### Article
##############################

Why Tinder Can Hinder Your Prospect for Marriage - dyskesuematsu
https://dyske.com/paper/1247
======
nxsynonym
While I agree with some points in the article (mainly the last sentence
"...Stop swiping and start sculpting") I do have to disagree strongly with:

>>" Many people are unable to get married and have kids because they can’t
commit. "

I do not buy into the idea that lack of commitment is the cause of lower
marriage rates. Marriage today is not the same it was 50 years ago, or even 15
years ago. I believe that many people ("millennials") are turned off by the
idea of marriage altogether.

With divorce rates in the 40-50% range (in the US), higher debts accrued early
in life, lower house ownership rates, and higher first-time-parenting ages, it
makes sense that people aren't clamoring to get married at the ripe age of 21.

I understand the articles point about quality time invested + building a
relationship vs. expecting instant gratification - but I think that's a
problem that exists far outside the scope of Tinder or any other dating app.

##############################

### Data records
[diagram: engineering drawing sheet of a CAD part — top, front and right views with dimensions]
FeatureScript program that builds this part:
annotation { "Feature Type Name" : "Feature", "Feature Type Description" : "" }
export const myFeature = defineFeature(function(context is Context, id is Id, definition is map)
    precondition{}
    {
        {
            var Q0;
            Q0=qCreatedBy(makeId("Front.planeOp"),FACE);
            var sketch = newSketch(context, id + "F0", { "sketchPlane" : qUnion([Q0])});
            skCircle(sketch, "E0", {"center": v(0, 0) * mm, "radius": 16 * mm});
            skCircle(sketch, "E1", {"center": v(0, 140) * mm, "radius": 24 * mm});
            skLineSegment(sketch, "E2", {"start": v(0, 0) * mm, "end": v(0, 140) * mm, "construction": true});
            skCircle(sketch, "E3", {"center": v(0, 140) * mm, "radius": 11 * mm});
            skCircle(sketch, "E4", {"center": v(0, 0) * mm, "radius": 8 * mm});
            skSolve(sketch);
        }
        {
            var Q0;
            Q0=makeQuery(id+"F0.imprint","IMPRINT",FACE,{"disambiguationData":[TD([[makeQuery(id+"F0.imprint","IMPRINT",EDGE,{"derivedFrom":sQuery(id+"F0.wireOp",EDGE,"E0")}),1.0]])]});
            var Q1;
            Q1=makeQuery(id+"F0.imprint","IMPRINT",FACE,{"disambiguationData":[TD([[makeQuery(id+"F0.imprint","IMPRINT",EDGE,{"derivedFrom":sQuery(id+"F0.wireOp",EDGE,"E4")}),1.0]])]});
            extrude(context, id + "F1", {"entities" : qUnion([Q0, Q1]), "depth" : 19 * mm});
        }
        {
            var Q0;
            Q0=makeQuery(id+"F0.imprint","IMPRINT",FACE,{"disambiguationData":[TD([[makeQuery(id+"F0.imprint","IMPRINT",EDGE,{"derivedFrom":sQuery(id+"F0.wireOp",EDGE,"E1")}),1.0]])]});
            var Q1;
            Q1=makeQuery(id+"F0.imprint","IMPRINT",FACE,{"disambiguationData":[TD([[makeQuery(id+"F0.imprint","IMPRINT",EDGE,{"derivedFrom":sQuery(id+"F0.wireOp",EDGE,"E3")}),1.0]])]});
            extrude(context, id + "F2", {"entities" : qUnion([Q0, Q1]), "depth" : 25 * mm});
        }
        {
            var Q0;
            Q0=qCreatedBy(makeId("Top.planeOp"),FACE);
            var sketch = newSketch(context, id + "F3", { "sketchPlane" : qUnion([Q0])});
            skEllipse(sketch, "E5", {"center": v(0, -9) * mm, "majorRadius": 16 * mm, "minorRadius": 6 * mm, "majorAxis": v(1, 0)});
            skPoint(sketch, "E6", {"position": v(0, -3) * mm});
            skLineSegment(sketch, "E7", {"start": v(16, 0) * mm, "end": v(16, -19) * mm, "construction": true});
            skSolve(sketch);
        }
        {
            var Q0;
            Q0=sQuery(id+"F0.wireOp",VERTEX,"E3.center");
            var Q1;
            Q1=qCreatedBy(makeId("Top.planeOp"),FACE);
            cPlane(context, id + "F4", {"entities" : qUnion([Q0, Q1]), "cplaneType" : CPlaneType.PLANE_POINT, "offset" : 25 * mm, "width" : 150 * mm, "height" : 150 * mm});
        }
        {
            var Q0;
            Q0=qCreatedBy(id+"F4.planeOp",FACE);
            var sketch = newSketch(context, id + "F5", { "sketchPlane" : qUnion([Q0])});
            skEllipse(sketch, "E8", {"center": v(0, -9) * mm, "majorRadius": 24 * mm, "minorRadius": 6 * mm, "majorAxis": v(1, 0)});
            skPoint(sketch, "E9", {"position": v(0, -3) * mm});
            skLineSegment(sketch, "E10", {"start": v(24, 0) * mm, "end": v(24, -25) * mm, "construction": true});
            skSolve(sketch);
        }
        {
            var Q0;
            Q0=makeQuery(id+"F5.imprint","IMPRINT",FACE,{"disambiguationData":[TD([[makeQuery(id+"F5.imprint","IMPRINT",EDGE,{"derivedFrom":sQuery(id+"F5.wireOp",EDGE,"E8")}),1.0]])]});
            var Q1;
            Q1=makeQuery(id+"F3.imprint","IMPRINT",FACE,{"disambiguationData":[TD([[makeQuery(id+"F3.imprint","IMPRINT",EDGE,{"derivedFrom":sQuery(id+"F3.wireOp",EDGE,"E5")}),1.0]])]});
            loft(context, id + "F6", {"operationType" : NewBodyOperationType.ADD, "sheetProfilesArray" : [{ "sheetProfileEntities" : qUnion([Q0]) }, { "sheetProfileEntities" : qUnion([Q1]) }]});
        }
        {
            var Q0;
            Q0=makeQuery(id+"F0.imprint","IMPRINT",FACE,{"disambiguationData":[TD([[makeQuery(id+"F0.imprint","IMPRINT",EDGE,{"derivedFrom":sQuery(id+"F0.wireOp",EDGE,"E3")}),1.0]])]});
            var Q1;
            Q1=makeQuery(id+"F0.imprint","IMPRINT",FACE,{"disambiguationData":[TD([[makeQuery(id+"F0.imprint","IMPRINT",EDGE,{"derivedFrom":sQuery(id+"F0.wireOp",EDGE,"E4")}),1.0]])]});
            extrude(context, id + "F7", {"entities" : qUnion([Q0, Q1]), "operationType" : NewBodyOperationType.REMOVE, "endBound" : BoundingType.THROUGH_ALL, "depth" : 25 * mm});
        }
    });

##############################

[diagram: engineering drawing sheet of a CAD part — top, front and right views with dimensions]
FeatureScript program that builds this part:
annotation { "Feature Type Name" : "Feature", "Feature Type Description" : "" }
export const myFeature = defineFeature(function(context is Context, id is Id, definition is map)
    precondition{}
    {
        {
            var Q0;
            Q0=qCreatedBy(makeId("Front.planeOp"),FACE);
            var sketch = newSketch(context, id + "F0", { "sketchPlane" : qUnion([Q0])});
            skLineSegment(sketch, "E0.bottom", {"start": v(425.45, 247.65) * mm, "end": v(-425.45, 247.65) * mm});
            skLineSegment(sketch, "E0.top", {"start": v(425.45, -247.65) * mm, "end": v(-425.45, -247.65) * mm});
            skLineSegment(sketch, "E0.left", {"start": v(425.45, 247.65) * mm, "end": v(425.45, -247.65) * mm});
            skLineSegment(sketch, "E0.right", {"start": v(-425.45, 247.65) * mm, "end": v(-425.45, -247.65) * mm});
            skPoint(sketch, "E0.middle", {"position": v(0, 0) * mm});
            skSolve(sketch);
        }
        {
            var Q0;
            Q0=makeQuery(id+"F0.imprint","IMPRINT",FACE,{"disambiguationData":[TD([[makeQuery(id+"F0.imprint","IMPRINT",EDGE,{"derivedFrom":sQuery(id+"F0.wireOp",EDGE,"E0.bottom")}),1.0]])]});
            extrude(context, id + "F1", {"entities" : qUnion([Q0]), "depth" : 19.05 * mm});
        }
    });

##############################

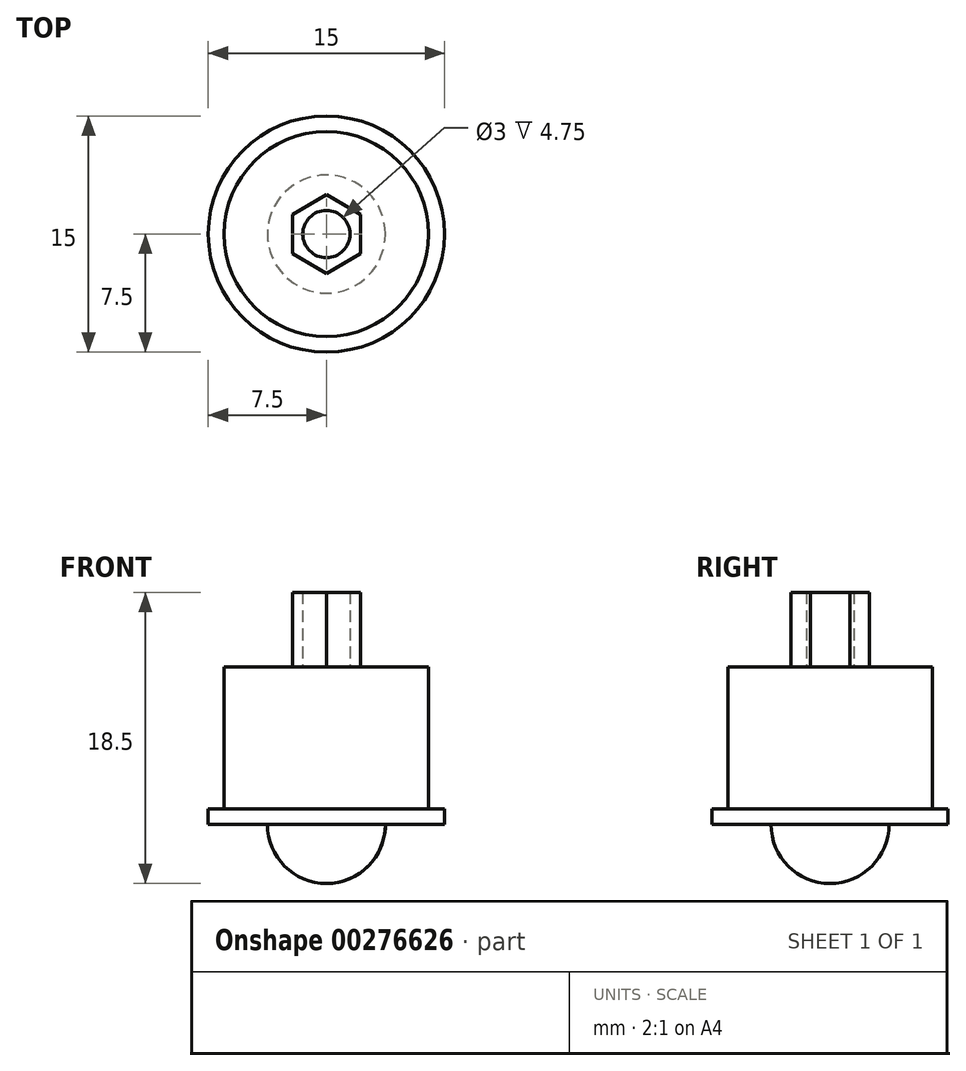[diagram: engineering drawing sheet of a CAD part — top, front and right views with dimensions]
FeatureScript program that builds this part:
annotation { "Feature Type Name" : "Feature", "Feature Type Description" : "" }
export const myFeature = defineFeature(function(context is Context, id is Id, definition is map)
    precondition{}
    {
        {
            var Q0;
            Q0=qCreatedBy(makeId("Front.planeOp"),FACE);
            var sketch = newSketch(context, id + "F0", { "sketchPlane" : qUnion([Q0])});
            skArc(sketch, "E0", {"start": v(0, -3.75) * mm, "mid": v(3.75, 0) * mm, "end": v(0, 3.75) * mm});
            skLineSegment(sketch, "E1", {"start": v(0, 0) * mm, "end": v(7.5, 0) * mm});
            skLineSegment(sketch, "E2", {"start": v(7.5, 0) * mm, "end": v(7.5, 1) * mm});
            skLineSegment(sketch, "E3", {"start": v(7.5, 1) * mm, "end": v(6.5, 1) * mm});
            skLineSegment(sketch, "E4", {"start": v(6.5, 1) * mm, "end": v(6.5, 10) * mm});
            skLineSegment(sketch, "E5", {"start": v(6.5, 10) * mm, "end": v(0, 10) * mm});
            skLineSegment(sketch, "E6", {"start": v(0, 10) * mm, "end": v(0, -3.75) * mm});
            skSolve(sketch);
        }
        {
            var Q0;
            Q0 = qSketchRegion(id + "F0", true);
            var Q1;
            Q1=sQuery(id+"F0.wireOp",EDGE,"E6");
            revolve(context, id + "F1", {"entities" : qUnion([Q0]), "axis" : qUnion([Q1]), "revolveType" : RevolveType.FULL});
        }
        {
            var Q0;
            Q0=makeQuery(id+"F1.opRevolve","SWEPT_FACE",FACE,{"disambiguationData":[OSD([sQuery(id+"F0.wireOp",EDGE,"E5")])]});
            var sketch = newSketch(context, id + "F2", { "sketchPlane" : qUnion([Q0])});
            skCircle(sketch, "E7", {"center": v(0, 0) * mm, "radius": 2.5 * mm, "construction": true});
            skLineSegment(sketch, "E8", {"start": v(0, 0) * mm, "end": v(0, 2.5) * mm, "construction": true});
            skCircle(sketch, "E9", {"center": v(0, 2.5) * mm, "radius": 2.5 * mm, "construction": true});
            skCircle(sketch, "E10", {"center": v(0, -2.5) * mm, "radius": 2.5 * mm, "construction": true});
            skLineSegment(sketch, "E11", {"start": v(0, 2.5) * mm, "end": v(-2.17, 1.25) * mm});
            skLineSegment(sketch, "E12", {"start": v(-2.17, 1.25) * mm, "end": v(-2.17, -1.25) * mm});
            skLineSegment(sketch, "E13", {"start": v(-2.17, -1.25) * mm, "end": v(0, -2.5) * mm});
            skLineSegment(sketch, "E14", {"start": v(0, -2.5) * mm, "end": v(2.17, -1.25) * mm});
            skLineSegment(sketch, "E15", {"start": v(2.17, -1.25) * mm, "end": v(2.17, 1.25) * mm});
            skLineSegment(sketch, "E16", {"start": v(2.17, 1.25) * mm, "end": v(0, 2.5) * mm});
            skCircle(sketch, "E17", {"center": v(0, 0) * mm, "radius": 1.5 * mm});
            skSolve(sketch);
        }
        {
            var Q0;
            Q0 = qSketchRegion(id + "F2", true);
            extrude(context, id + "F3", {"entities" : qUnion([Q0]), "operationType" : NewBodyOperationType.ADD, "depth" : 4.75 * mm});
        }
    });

##############################

### What you need to do
1 > Answer these about the Tinder comment thread, each in a few words:
(a) What divorce rate range does the commenter give for the US?
(b) Which closing words of the article does the commenter agree with?
(c) At what age does the commenter say people aren't clamoring to get married?
2 > Reproduce the passage of the Tinder comment thread starting at "I do not buy" and ending at "of marriage altogether.", word for word.
3 > Carry the Tinder comment thread on from its last sentence.

### Responses per task
1 >
(a) 40-50%
(b) "...Stop swiping and start sculpting"
(c) 21

2 >
I do not buy into the idea that lack of commitment is the cause of lower
marriage rates. Marriage today is not the same it was 50 years ago, or even 15
years ago. I believe that many people ("millennials") are turned off by the
idea of marriage altogether.

3 >
I do agree with >> "This is particularly true when they are looking for
someone to marry. They focus almost entirely on who they can get."

But not for the reasoning - I think it's an over-inflated idea of "true love",
"the one", "soul mates", or any other Disney-ification of the idea of love.
Marriage is a contractual agreement to build a family/joined life. Any other
way of looking at it can be attributed to Rom-coms and greeting cards just as
easily as technology. It's unfair to place the blame solely on
Tinder/Technology.